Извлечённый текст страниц
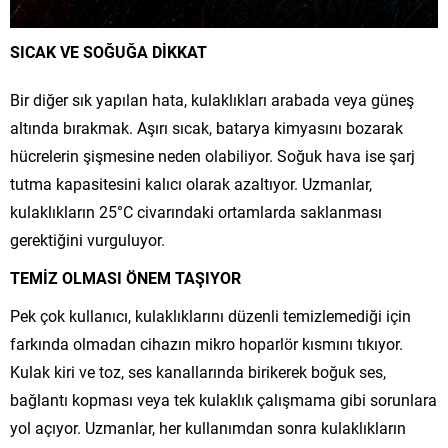
SICAK VE SOĞUĞA DİKKAT
Bir diğer sık yapılan hata, kulaklıkları arabada veya güneş
altında bırakmak. Aşırı sıcak, batarya kimyasını bozarak
hücrelerin şişmesine neden olabiliyor. Soğuk hava ise şarj
tutma kapasitesini kalıcı olarak azaltıyor. Uzmanlar,
kulaklıkların 25°C civarındaki ortamlarda saklanması
gerektiğini vurguluyor.
TEMİZ OLMASI ÖNEM TAŞIYOR
Pek çok kullanıcı, kulaklıklarını düzenli temizlemediği için
farkında olmadan cihazın mikro hoparlör kısmını tıkıyor.
Kulak kiri ve toz, ses kanallarında birikerek boğuk ses,
bağlantı kopması veya tek kulaklık çalışmama gibi sorunlara
yol açıyor. Uzmanlar, her kullanımdan sonra kulaklıkların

• Задание:
Пожалуйста, запишите все строки выше в виде JSON-массива строковых значений, по одному значению на каждую строку и без пустых строк. Картинки в ответ не включайте.

• Результат задания:
[
  "SICAK VE SOĞUĞA DİKKAT",
  "Bir diğer sık yapılan hata, kulaklıkları arabada veya güneş",
  "altında bırakmak. Aşırı sıcak, batarya kimyasını bozarak",
  "hücrelerin şişmesine neden olabiliyor. Soğuk hava ise şarj",
  "tutma kapasitesini kalıcı olarak azaltıyor. Uzmanlar,",
  "kulaklıkların 25°C civarındaki ortamlarda saklanması",
  "gerektiğini vurguluyor.",
  "TEMİZ OLMASI ÖNEM TAŞIYOR",
  "Pek çok kullanıcı, kulaklıklarını düzenli temizlemediği için",
  "farkında olmadan cihazın mikro hoparlör kısmını tıkıyor.",
  "Kulak kiri ve toz, ses kanallarında birikerek boğuk ses,",
  "bağlantı kopması veya tek kulaklık çalışmama gibi sorunlara",
  "yol açıyor. Uzmanlar, her kullanımdan sonra kulaklıkların"
]